Whenever a line in the material below contains "PulseTAC", copy that line.
★ ★ ★ ★ ★
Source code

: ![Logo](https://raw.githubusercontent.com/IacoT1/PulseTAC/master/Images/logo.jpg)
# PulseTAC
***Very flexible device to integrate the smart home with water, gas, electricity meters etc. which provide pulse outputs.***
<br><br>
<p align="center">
★ ★ ★ ★ ★
_The completed task_
: ![Logo](https://raw.githubusercontent.com/IacoT1/PulseTAC/master/Images/logo.jpg)
# PulseTAC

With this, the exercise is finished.